┌──
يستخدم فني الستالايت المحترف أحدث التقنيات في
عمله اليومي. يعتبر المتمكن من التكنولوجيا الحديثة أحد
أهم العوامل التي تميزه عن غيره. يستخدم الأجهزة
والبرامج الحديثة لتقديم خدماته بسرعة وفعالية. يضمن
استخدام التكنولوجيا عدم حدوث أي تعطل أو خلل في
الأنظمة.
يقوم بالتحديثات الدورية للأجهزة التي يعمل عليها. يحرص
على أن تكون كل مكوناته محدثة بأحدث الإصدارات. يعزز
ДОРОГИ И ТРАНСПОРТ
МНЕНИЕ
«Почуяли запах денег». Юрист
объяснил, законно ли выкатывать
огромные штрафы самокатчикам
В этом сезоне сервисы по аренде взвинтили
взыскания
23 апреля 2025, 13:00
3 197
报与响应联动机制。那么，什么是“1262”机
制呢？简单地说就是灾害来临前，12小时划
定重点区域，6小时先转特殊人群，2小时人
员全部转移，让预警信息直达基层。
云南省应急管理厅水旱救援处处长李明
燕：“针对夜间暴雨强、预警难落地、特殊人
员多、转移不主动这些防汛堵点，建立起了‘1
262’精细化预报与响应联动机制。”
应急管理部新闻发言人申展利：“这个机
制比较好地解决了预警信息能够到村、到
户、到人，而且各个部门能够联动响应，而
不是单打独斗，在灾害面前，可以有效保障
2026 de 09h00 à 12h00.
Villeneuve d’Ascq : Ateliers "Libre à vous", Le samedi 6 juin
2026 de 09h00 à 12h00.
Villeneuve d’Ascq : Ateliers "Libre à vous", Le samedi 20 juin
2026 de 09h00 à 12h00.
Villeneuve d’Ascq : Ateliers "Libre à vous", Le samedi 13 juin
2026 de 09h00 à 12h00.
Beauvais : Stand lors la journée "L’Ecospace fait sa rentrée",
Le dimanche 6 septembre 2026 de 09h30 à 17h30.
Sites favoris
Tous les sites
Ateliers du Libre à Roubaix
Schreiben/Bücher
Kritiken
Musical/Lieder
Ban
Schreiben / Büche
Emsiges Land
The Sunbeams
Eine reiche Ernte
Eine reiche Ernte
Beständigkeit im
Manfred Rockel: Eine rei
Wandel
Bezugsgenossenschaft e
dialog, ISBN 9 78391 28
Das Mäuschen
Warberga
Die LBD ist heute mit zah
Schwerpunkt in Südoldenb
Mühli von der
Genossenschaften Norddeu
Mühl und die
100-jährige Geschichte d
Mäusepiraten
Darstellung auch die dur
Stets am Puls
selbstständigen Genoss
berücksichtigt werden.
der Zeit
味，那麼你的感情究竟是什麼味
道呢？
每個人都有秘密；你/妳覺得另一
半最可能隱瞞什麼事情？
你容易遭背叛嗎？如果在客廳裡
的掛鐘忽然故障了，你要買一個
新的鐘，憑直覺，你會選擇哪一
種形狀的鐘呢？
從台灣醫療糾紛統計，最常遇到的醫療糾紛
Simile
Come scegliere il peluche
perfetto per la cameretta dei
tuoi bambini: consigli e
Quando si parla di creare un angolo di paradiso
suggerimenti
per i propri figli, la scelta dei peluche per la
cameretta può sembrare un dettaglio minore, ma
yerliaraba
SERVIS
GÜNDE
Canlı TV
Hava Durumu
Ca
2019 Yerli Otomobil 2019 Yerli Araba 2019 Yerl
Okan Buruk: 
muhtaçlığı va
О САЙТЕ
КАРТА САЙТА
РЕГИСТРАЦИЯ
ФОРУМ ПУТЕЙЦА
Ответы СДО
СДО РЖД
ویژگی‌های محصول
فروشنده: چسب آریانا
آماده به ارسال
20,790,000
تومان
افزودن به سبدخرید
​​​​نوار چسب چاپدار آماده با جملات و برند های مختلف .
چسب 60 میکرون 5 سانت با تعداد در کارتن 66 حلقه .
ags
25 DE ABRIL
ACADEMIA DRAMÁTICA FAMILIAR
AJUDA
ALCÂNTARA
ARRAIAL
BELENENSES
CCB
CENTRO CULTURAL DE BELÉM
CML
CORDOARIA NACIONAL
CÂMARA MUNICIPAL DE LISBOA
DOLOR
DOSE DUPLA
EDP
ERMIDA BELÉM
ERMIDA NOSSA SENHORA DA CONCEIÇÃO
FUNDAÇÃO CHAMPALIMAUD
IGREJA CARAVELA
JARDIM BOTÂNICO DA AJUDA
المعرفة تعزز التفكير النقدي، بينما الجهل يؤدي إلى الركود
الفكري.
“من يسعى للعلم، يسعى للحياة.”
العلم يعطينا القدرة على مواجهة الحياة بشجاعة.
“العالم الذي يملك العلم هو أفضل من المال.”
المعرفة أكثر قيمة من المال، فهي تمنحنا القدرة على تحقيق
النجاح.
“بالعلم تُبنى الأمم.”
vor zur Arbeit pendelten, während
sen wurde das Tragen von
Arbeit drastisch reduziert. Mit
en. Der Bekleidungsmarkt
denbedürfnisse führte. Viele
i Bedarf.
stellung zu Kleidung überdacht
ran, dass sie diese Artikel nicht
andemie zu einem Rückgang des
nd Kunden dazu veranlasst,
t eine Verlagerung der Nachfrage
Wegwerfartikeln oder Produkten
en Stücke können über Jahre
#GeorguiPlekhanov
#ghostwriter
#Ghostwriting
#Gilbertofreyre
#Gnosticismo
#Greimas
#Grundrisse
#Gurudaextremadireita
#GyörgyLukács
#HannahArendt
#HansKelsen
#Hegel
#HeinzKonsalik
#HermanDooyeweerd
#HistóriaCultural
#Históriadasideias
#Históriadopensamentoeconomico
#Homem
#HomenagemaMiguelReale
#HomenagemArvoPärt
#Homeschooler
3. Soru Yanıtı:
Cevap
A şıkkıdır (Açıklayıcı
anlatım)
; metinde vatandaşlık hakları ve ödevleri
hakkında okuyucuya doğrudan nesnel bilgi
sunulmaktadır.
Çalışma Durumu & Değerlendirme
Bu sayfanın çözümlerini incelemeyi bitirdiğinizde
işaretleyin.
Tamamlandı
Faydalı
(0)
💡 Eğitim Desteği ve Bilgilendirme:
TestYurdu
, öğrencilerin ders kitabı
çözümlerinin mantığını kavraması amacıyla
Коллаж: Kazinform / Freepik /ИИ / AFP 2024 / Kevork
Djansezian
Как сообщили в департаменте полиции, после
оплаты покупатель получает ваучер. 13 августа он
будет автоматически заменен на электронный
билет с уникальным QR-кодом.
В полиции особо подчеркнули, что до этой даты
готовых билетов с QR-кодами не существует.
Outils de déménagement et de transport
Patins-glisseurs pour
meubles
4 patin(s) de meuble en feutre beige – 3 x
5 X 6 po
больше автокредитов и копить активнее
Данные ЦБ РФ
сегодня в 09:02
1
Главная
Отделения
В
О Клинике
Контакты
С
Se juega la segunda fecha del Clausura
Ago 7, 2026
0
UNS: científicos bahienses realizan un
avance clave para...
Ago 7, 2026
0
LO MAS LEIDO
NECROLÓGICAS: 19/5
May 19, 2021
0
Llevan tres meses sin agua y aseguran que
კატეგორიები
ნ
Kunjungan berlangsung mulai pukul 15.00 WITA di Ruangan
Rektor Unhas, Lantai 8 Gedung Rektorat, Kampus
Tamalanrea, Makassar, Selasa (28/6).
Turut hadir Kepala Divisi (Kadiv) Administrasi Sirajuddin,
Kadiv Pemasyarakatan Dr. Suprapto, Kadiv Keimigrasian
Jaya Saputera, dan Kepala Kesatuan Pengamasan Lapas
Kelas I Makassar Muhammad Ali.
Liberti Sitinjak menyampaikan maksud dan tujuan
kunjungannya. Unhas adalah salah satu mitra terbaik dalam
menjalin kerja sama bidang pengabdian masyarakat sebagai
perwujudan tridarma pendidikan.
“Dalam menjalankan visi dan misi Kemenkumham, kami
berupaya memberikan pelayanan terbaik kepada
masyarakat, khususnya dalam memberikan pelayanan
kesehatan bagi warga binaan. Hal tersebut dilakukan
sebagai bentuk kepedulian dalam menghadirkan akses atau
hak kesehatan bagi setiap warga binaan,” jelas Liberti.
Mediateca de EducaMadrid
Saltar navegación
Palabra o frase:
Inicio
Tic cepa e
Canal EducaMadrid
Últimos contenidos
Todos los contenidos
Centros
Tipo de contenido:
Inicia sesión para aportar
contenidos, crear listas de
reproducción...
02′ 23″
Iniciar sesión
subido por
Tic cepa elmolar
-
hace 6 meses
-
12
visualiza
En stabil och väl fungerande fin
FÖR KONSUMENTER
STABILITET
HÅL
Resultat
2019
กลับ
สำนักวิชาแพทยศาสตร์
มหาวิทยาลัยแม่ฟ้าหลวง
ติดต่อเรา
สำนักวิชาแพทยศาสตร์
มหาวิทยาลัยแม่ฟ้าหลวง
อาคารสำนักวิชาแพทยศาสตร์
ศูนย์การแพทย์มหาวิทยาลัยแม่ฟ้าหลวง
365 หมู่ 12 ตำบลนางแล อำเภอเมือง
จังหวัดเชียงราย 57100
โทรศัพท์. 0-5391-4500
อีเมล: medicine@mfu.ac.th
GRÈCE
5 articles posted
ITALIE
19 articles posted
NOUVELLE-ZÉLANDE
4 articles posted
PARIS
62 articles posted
└──
Give an exact copy of the lines above, from the top of the records to the line that contains "استخدام التكنولوجيا عدم", taking in both ends.

» **TASK RESPONSE**:
يستخدم فني الستالايت المحترف أحدث التقنيات في
عمله اليومي. يعتبر المتمكن من التكنولوجيا الحديثة أحد
أهم العوامل التي تميزه عن غيره. يستخدم الأجهزة
والبرامج الحديثة لتقديم خدماته بسرعة وفعالية. يضمن
استخدام التكنولوجيا عدم حدوث أي تعطل أو خلل في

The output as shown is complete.